How we empower youths to develop Africa ― EU
The European Union (EU) has explained how it has been developing Africa, especially Nigeria, through empowering its youths in education, agriculture and human capital investment.
The Head of EU Delegation to Nigeria, Ambassador Ketil Karlsen, made the disclosure at the recent “2019 International Youth Day,” organised by the Junior Chamber Initiative (JCI).
Karlsen also stated at the departure orientation for the 2019 Erasmus+ Scholarship Awardees in the country that no less than N2.6bn has been expended in sponsoring Nigerian students to foreign universities in the last five years.
Speaking on EU’s passion for youth development in the continent, he said “We put Africa, Nigeria especially, on top of our priority list in the area of education, job opportunities and human capital investment among the youths.
“We give support in the education system that will at the end of the day create an opportunity for the youths in the country.
“These opportunities include industries through agricultural development that will engage the youths in various regions of the country.”
While asserting that Nigeria deserves nothing but the best among its contemporaries, the EU delegation head opined that efforts must be made to find solutions to the nation’s challenges through education, technology and digitisation.
He, however, revealed that over 30 million people between the age bracket of five and 40 years in Nigeria lacked access to education, adding that often a teacher oversees about 200 pupils in a classroom as against global best practices.
Karlsen explained that for 2019 alone, the EU has picked 40 Nigerian students out of about 1, 000 who applied for the Erasmus+ scholarship awards.
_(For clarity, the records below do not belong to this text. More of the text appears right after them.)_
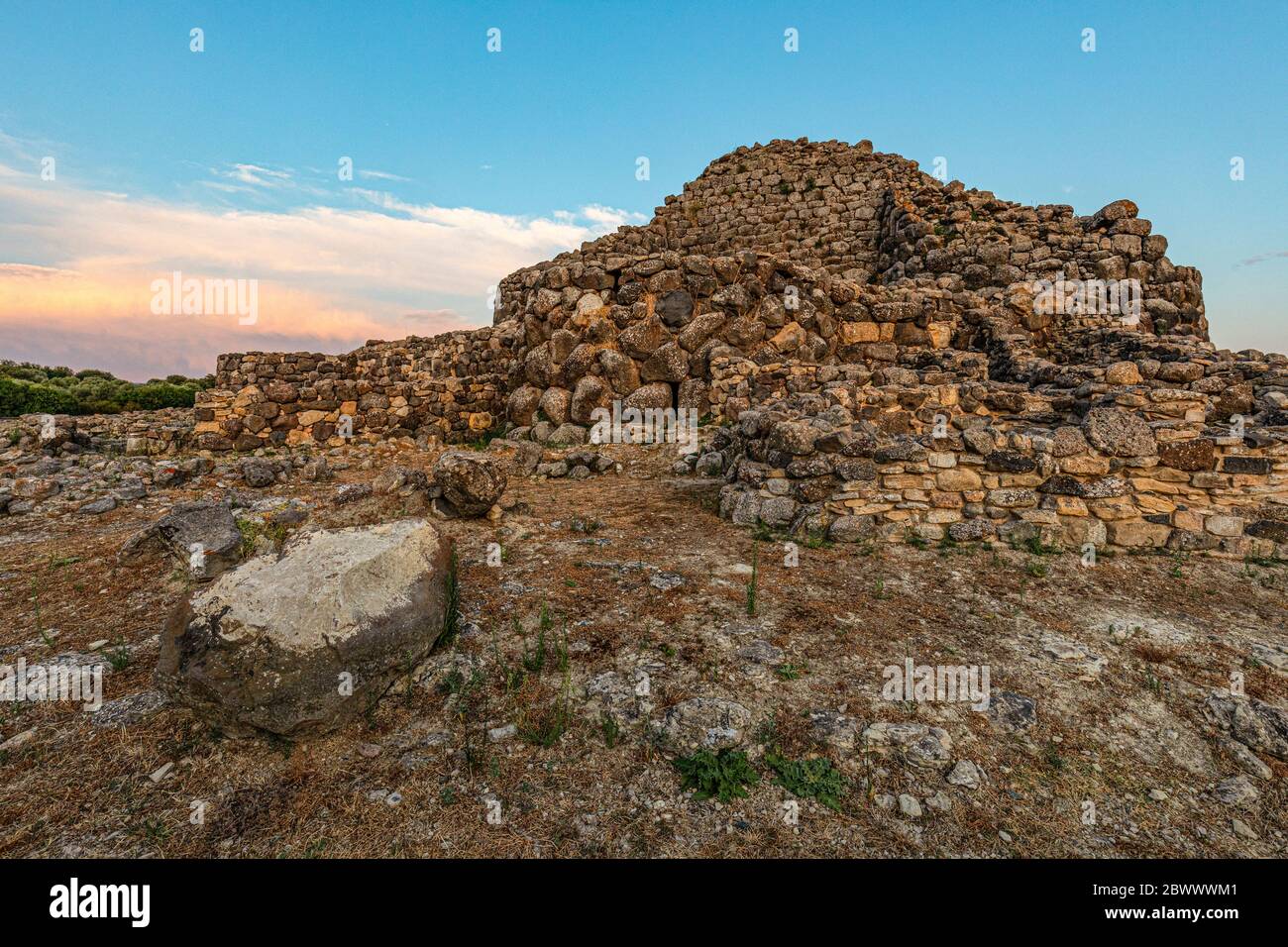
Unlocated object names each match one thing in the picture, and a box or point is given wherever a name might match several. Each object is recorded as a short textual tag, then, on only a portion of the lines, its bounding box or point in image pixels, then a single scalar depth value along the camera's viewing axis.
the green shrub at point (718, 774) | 2.48
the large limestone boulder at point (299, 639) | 2.65
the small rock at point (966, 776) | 2.54
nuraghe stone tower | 5.57
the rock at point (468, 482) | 6.19
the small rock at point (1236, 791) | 2.49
He disclosed that the beneficiaries would be availed the best universities in Greece, Italy, Spain, Denmark, Czech Republic, Belgium, France, Poland, the United Kingdom, Portugal, the Netherlands and Germany.
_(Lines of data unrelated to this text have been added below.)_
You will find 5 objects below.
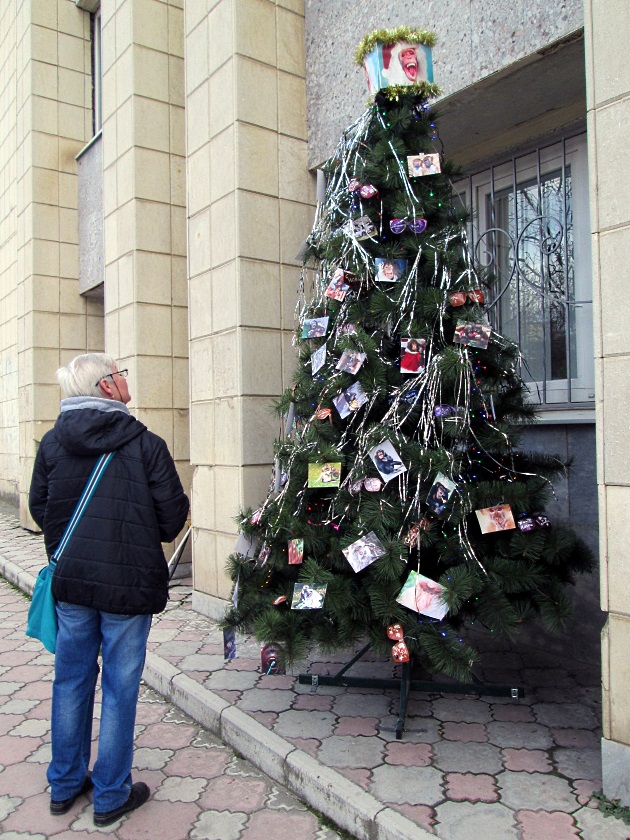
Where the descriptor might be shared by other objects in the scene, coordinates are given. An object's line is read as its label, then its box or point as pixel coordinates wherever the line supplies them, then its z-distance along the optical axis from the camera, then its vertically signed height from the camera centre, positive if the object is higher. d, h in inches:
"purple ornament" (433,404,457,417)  123.0 +1.6
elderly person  108.0 -23.1
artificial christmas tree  118.2 -5.4
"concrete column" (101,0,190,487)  246.7 +78.8
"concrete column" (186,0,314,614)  197.0 +54.7
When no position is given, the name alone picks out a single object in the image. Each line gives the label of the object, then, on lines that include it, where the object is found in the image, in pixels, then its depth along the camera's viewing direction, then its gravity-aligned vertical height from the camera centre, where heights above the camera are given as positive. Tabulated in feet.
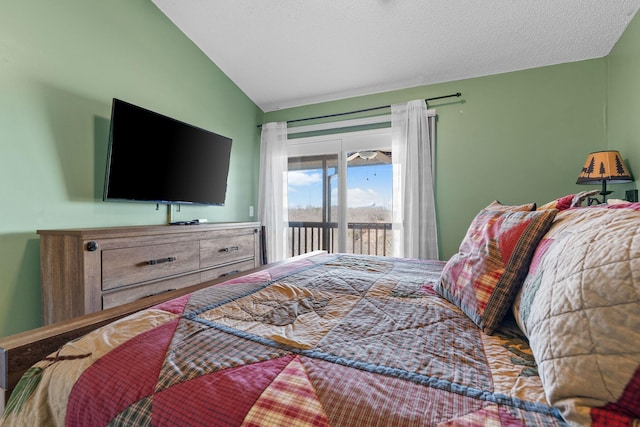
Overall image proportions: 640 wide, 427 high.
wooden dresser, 5.21 -0.99
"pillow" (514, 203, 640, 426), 1.36 -0.63
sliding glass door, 11.02 +0.96
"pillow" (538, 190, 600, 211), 3.41 +0.12
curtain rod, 9.70 +3.91
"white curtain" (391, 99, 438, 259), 9.72 +0.98
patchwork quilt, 1.56 -1.03
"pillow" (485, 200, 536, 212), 3.83 +0.06
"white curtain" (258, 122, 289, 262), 12.01 +0.99
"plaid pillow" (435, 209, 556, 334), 2.66 -0.56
The envoy said EU would foot the cost and travel expenses of the entire programme, adding “This is part of the global Erasmus programme that cost €14.7bn.
“It has supported thousands of scholars, thousands of researchers coming to Europe.
“In the case of Nigeria in particular, the European Union has invested €6.6m since 2014. That is equivalent to N2.6bn in supporting young people.”
Karlsen appealed to the beneficiaries of the scholarship to jealously protect and project the image of Nigeria through their good conduct as well as endeavour to contribute their quota to the growth and development of the country.
The envoy, who disclosed that EU had supported Nigeria with over €600m (N243bn) in different development programmes across the country so far, said the EU has eloquently spoken through the programme that it was not against Africans migrating to Europe inasmuch such adventure followed due process.
Meanwhile, in his remark, the Director, UN Information Centre in Nigeria, Mr Ronald Kayanja, said the centre was engaging young people across the world, by ensuring that youths were carried along with developments in various countries.
“In Nigeria, the UN has 24 sub-agencies involved in education, children, woman, health and others to keep us accountable, participate, engage people and we want to do more,’’ he said.
The director said that there was a need for advocacy to engage more youths in the economy, health, education and Information Communication and Technologies (ICT).
President, JCI Nigeria, Adetola Juyitan, in his remarks, said the group was working on an educational transformation initiative to make global education entirely inclusive and accessible for all regardless of their background or where they reside.
He averred that illiteracy has remained one of the biggest challenges in 2019 in Nigeria
According to him, illiteracy ranks as one of the biggest menaces in 2019 in the country.
“This, therefore, implies that the educational space in our country needs a high level of transformation,” he said.